Ado is a local government area of Benue State, Nigeria and was created in 1991.  It is one of the 9 local government areas in the southern senatorial zone which is mainly occupied primarily by the Idoma and Igbo people of Benue State.  The administrative headquarters are at Igumale, situated on the railway line transversing the north-south of Nigeria.  The area contains mineral and natural resources in commercial quantities such as limestone, kaolin, petroleum and coal.  It is a culturally rich and diverse  area comprising the Agila/Apa, Ulayi, Ijigbam, Utonkon and Igumale, Ekile communities.  It was one of the first areas in Idoma to have contact with European missionaries, hence it had the first missionary school in the Idoma area (Methodist High School, Igumale). The Catholic Missionaries first came to Utonkon in Ado in 1922 where they established the St. Paul's Catholic Church (Parish) in Utonkon, the home of HRH, Late Amb. Dr.
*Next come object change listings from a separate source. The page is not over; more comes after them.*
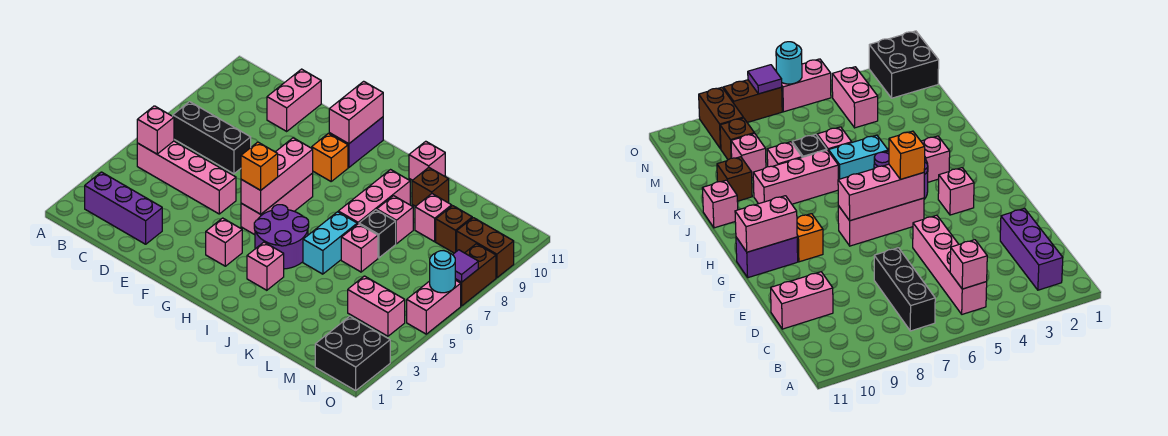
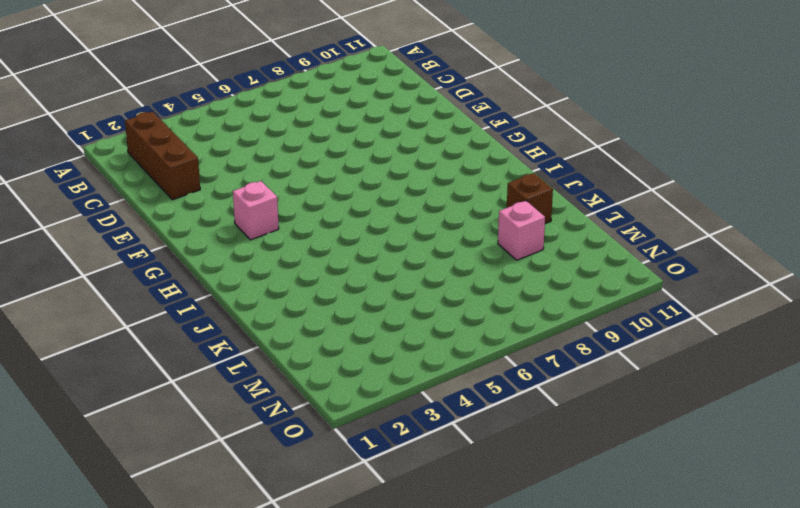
brown brick B2:D2 level 1 -> purple brick B2:D2 level 1
none -> pink brick B5:E5 level 1
none -> black brick B7:D7 level 1
none -> pink brick D10:D11 level 1
none -> pink brick G5:G7 level 1

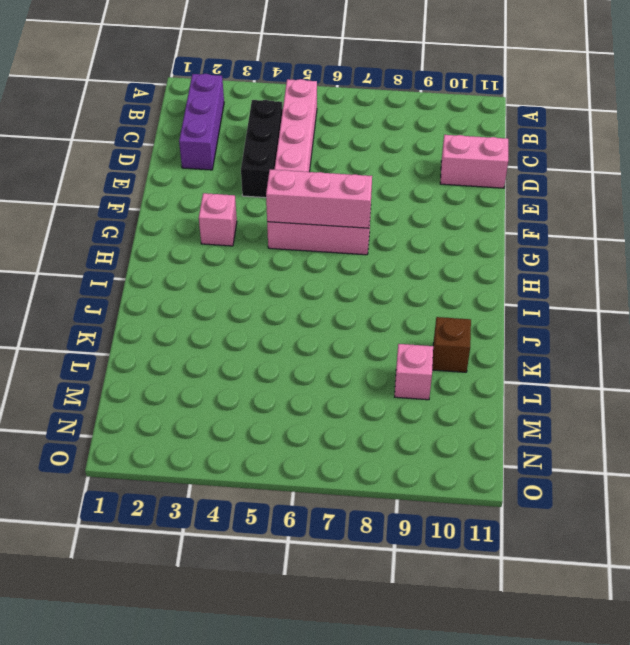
black brick C4:E4 level 1 -> black brick B7:D7 level 1
none -> orange brick G9 level 1
none -> purple brick G10:G11 level 1
none -> purple round brick H4:I5 level 1
none -> pink brick I3 level 1

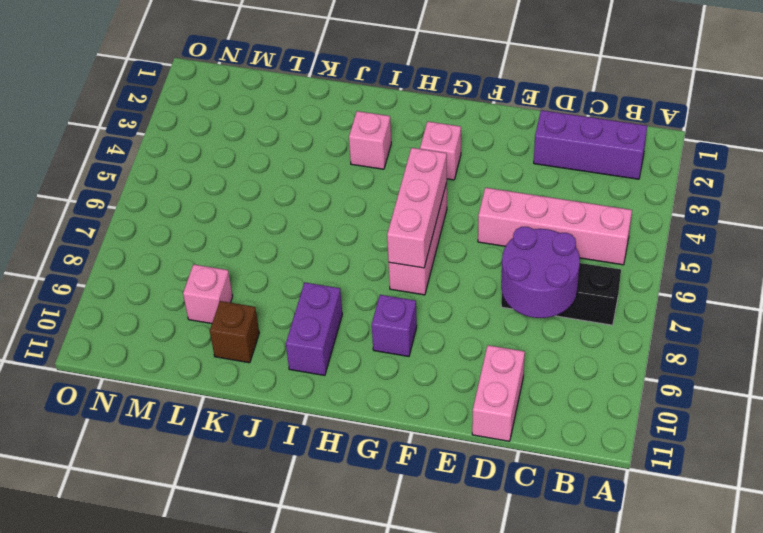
purple round brick C7:D8 level 2 -> purple round brick H4:I5 level 1
purple brick G9 level 1 -> orange brick G9 level 1
purple brick I9:I10 level 1 -> purple brick G10:G11 level 1
none -> cyan brick J5:J6 level 1
none -> pink brick J7:J9 level 1
none -> pink brick J11 level 1
none -> pink brick K6 level 1

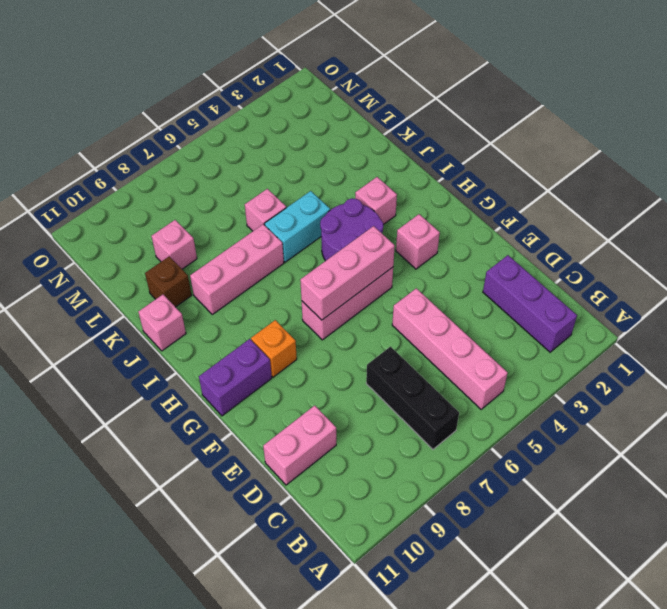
none -> black brick K7 level 1
none -> pink brick K8 level 1
none -> pink brick M4:N4 level 1
none -> brown brick M9 level 1

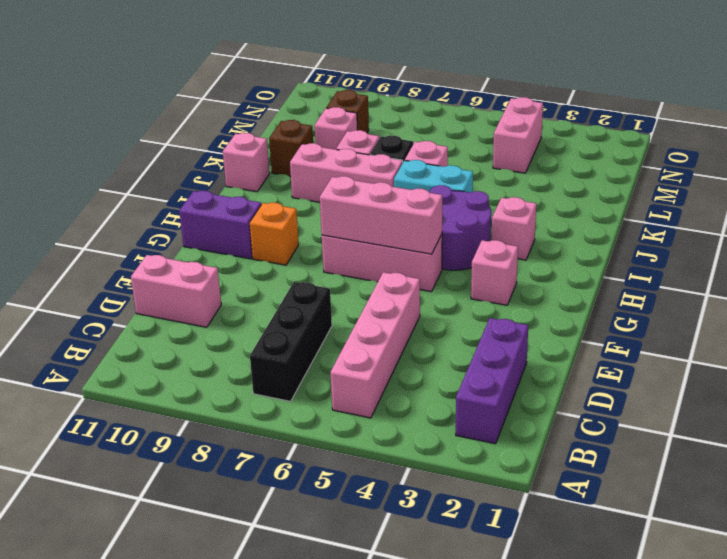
none -> black brick N1:O2 level 1
none -> brown brick N9:O9 level 1
none -> pink brick O5:O6 level 1
none -> brown brick O7:O8 level 1

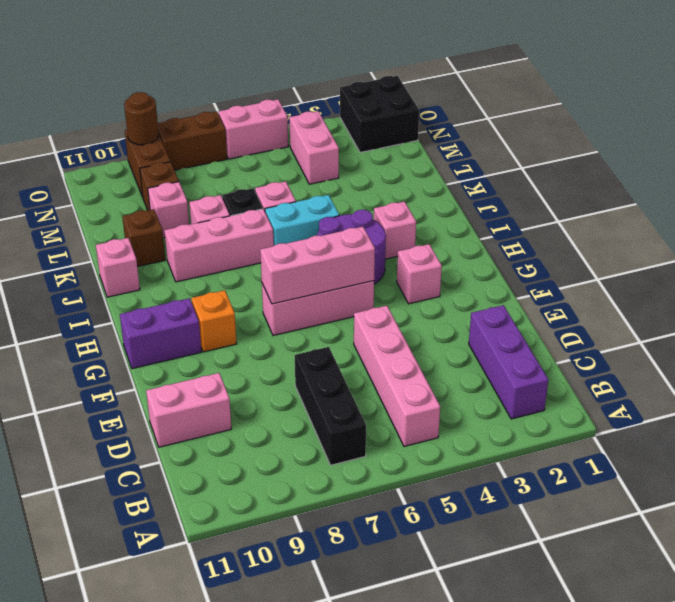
brown round brick O9 level 2 -> none
none -> pink brick B5 level 2
none -> pink brick G10:G11 level 2
none -> cyan round brick O6 level 2
none -> purple tile O7 level 2

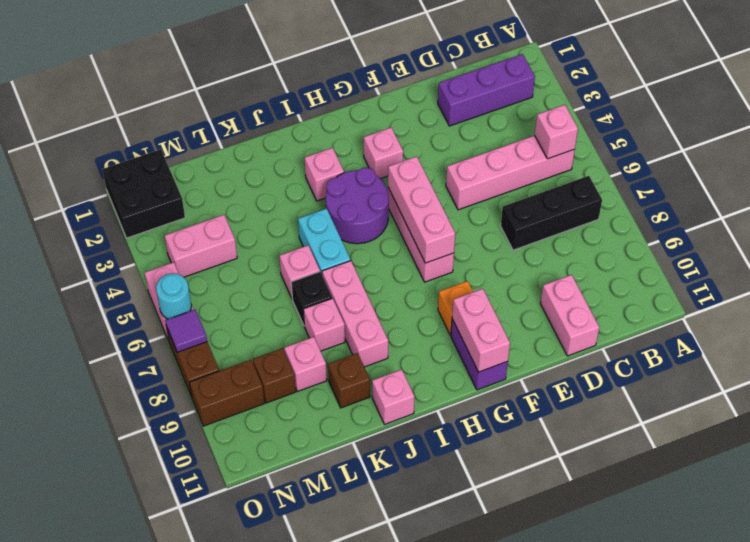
none -> orange brick G5 level 3

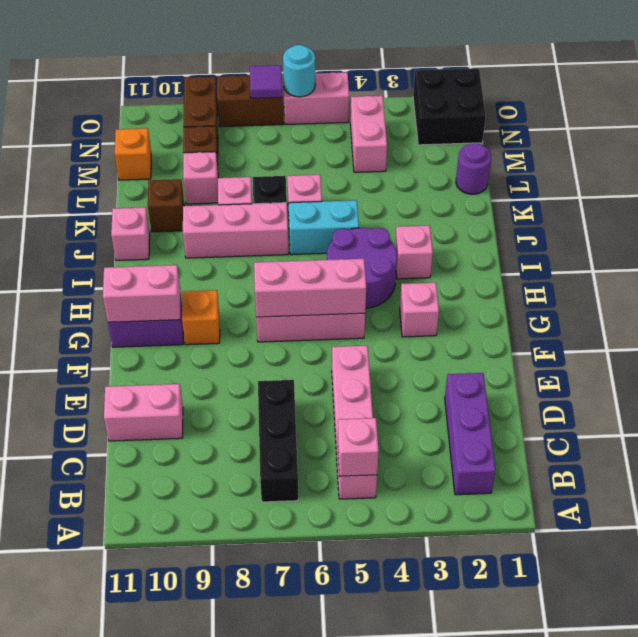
purple round brick L1 level 1 -> none
orange brick M11 level 1 -> orange brick G5 level 3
Edwin Ogebe Ogbu, the Ochi'doma III of Idoma, Hon. (Chief) Dennis Ekpe Ogbu, The Ogakwu K'Idoma, and Justice George I. Uloko (Rtd) a former Chief Commissioner, Public Complaints Commission, Nigeria.  Utonkon is the location of the defunct Apa State University and Igumale is the location of the Benue state cement factory.

It is also known for its rich agricultural soil, especially in the Agila area. They are best known for the large arm-sized yam tubers they produce as well as the abundance of ready-to-drop ripe orange trees and sweet palm wine.